Acho que me enganei, durante grande parte da minha vida, sobre essa noção comum que é ser simplesmente amigo de alguém. Talvez por causa de expressões como aquela que diz que se tira a camisa por um amigo. Lembro-me de a ouvir, por exemplo, relativamente a um homem que frequentava um café mesmo ao lado da casa onde cresci. Ouvi dizer que ele, durante a sua vida, tinha provado que era capaz de tirar a camisa pelos amigos. Ganhei-lhe respeito mesmo sem o conhecer, mas passei a estranhar a sua condição.
Era um homem só, tão encolhido quanto envelhecido, envolto numa enorme nuvem de solidão. Cheguei a pensar que eram os pequenos copos de bagaço, que bebia de forma trémula, que o mantinham vivo. Eu devia ter uns doze ou treze anos e fiquei com uma enorme curiosidade pela vida dele. Pelo pouco que sabia, para além de dar a camisa pelos amigos, tinha sido um activo revolucionário antes da Revolução de Abril e torturado várias vezes nas cadeias da PIDE.
Houve uma tarde em que eu estava a ler um livro nesse café (para quem conhece Aveiro, estou a falar do Convívio há cerca de trinta anos) e ele estava, como habitualmente, a beber alguns bagaços e a ser devorado por cigarros sôfregos, que fumava uns atrás dos outros como se quisesse antecipar a própria morte. O silêncio sepulcral dessa tarde foi invadido por gritos dum novo cliente, completamente alterado, que entrou no estabelecimento a chorar e a partir os cinzeiros de vidro que se encontravam nas mesas. Os empregados chamaram imediatamente a polícia e, em grupo, agarram-no e mantiveram-no preso numa cadeira.
Antes que a polícia chegasse, vi o homem capaz de tirar a camisa pelos amigos levantar-se, acalmar todos os presentes, e pedir para ir lá fora dar uma volta com aquele suposto tresloucado. Lá acabaram por soltá-lo e saíram os dois para a rua. Eu continuei a ler.
Já não me lembro muito bem, mas voltaram os dois, passada talvez um hora. Sentaram-se à mesma mesa a conversar. Tudo estava calmo e o café acabou por ser indemnizado pelos cinzeiros partidos. A polícia, entretanto, já tinha chegado e partido sem poder fazer nada.
Esta história seria apenas mais uma história sem importância nenhuma, não fosse eu ter conhecido pessoalmente, no mesmo café uns dez anos mais tarde, esse meu ídolo de infância. Um dia, já nem sei bem como, acabámos na mesma mesa a conversar. No princípio senti-me um miúdo imberbe perante ele, mas fiquei imediatamente à vontade quando ele me disse para o tratar por "tu". Acabei por lhe contar tudo o que sabia dele, mesmo sem o conhecer, incluindo essa coisa pela qual ele era conhecido: tirar a camisa pelos amigos.

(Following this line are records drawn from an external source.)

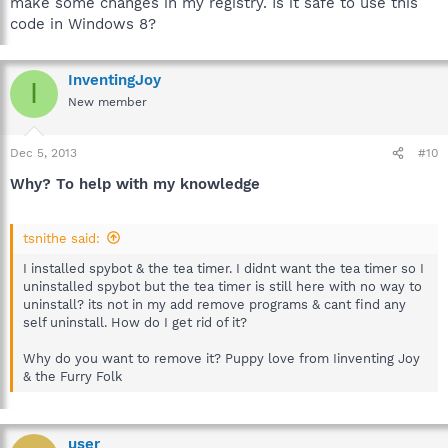
make some changes in my registry. Is it safe to use this
code in Windows 8?
InventingJoy
I
New member
Dec 5, 2013
#10
Why? To help with my knowledge
tsnithe said:
I installed spybot & the tea timer. I didnt want the tea timer so I
uninstalled spybot but the tea timer is still here with no way to
uninstall? its not in my add remove programs & cant find any
self uninstall. How do I get rid of it?
Why do you want to remove it? Puppy love from Iinventing Joy
& the Furry Folk
user_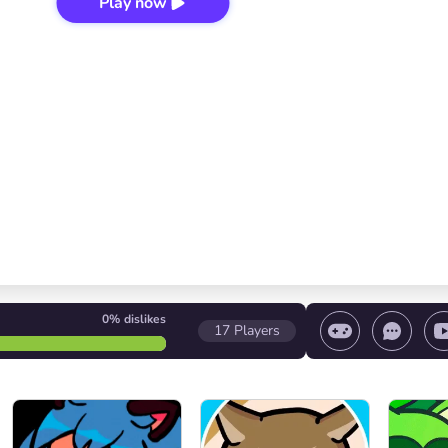
Play now
0%
dislikes
17
Players
 game/ Stop the game/ Select a level
Volume contr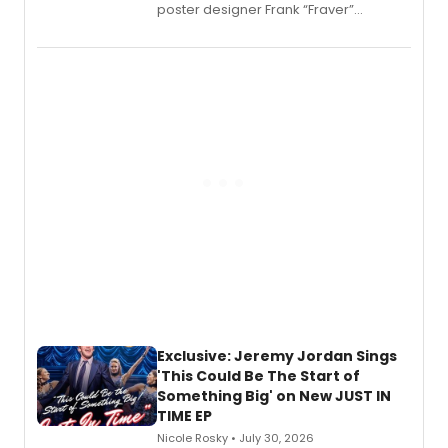
poster designer Frank “Fraver”
Verlizzo, the artist behind the iconic
imagery of The Lion King, Sweeney
Todd, and Sunday in the Park with
George, will release his second
mystery novel, Sanity Claus.
Exclusive: Jeremy Jordan Sings
'This Could Be The Start of
Something Big' on New JUST IN
TIME EP
Nicole Rosky • July 30, 2026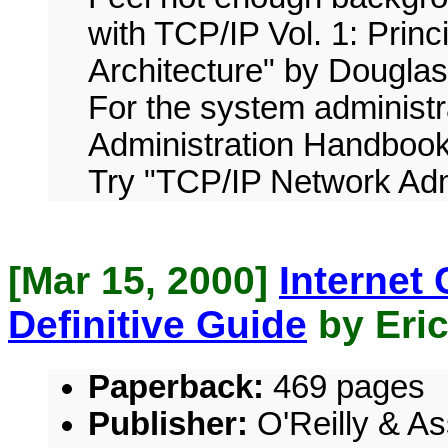
with TCP/IP Vol. 1: Princ
Architecture" by Douglas
For the system administ
Administration Handbook
Try "TCP/IP Network Admi
[Mar 15, 2000]
Internet
Definitive Guide
by Eric
Paperback:
469 pages
Publisher:
O'Reilly & As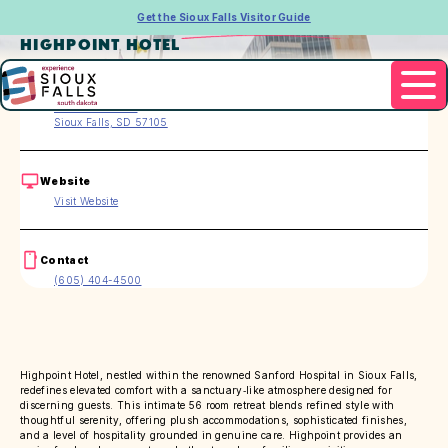
Get the Sioux Falls Visitor Guide
HIGHPOINT HOTEL
Address
1530 W 22nd St
Sioux Falls, SD 57105
Website
Visit Website
Contact
(605) 404-4500
Highpoint Hotel, nestled within the renowned Sanford Hospital in Sioux Falls,
redefines elevated comfort with a sanctuary‑like atmosphere designed for
discerning guests. This intimate 56 room retreat blends refined style with
thoughtful serenity, offering plush accommodations, sophisticated finishes,
and a level of hospitality grounded in genuine care. Highpoint provides an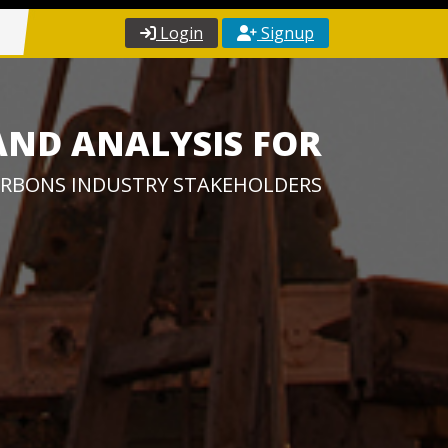
Login
Signup
AND ANALYSIS FOR
RBONS INDUSTRY STAKEHOLDERS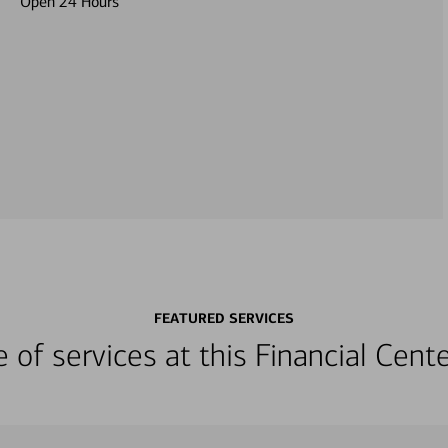
Open 24 Hours
FEATURED SERVICES
ge of services at this Financial Cen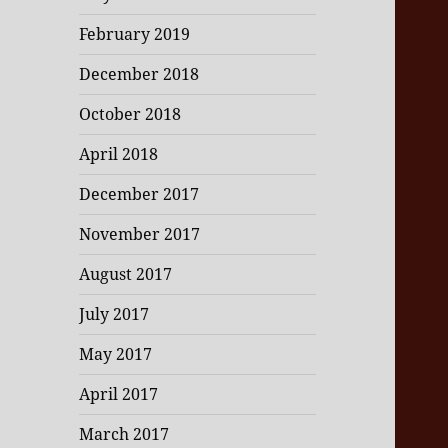
February 2019
December 2018
October 2018
April 2018
December 2017
November 2017
August 2017
July 2017
May 2017
April 2017
March 2017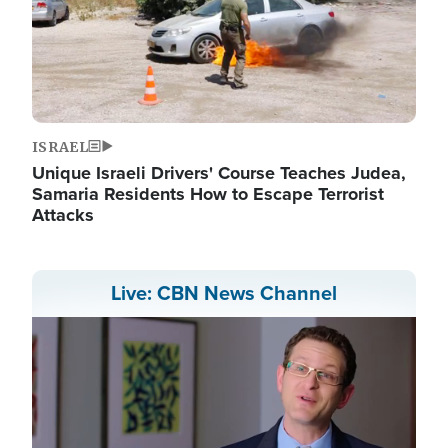
ISRAEL
Unique Israeli Drivers' Course Teaches Judea,
Samaria Residents How to Escape Terrorist
Attacks
Live: CBN News Channel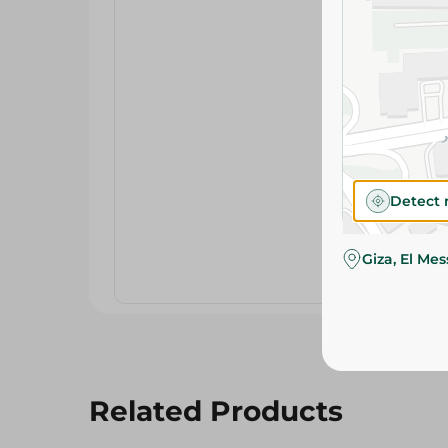
Detect 
Giza, El Me
Related Products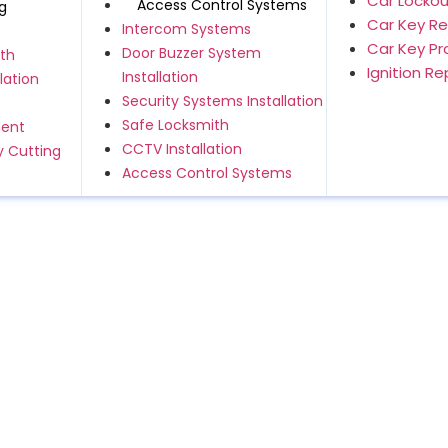
Car Lockou
Access Control Systems
g
Car Key R
Intercom Systems
Car Key P
Door Buzzer System
th
Ignition R
Installation
lation
Security Systems Installation
Safe Locksmith
ment
CCTV Installation
 Cutting
Access Control Systems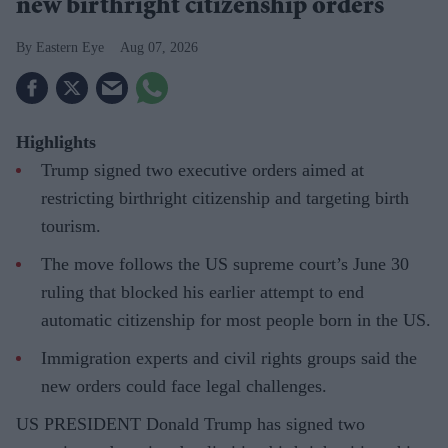
new birthright citizenship orders
Eastern Eye
Aug 07, 2026
Highlights
Trump signed two executive orders aimed at
restricting birthright citizenship and targeting birth
tourism.
The move follows the US supreme court’s June 30
ruling that blocked his earlier attempt to end
automatic citizenship for most people born in the US.
Immigration experts and civil rights groups said the
new orders could face legal challenges.
US PRESIDENT Donald Trump has signed two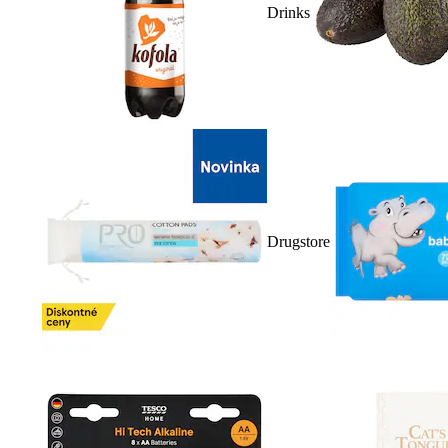
Drinks
Drugstore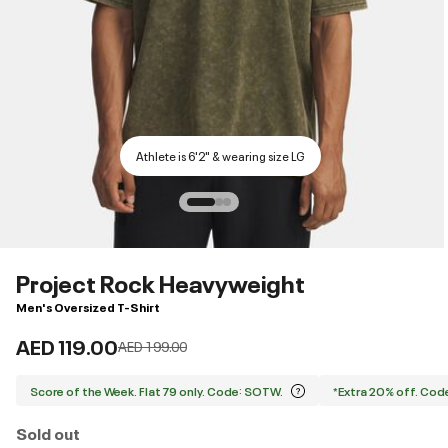
Athlete is 6'2" & wearing size LG
Project Rock Heavyweight
Men's Oversized T-Shirt
AED 119.00
Price reduced from
to
AED 199.00
Score of the Week. Flat 79 only. Code: SOTW.
*Extra 20% off. Co
Sold out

A resposta dele surpreendeu-me tanto, mas tanto, que nunca mais a esqueci.
- Eu não tenho amigos, tiro é a camisa por todos os homens que precisarem que eu o faça, porque são homens, tal como eu. Ser amigo é muito fácil do que isso. Se uma amizade não for fácil, então não é amizade.
Fiquei de boca aberta e ele continuou.
- É assim que gostamos duma mulher, quando a nossa relação com ela é fácil, então estamos a falar de Amor.
Por um momento percebi aquela permanente aura de solidão que o acompanhava. Tinha estado apaixonado por uma mulher que já morrera e não se sentia capaz de se renovar emocionalmente. Disse-mo com um enorme hálito a bagaço, mas às vezes é esse o hálito mais sincero que se pode encontrar no mundo.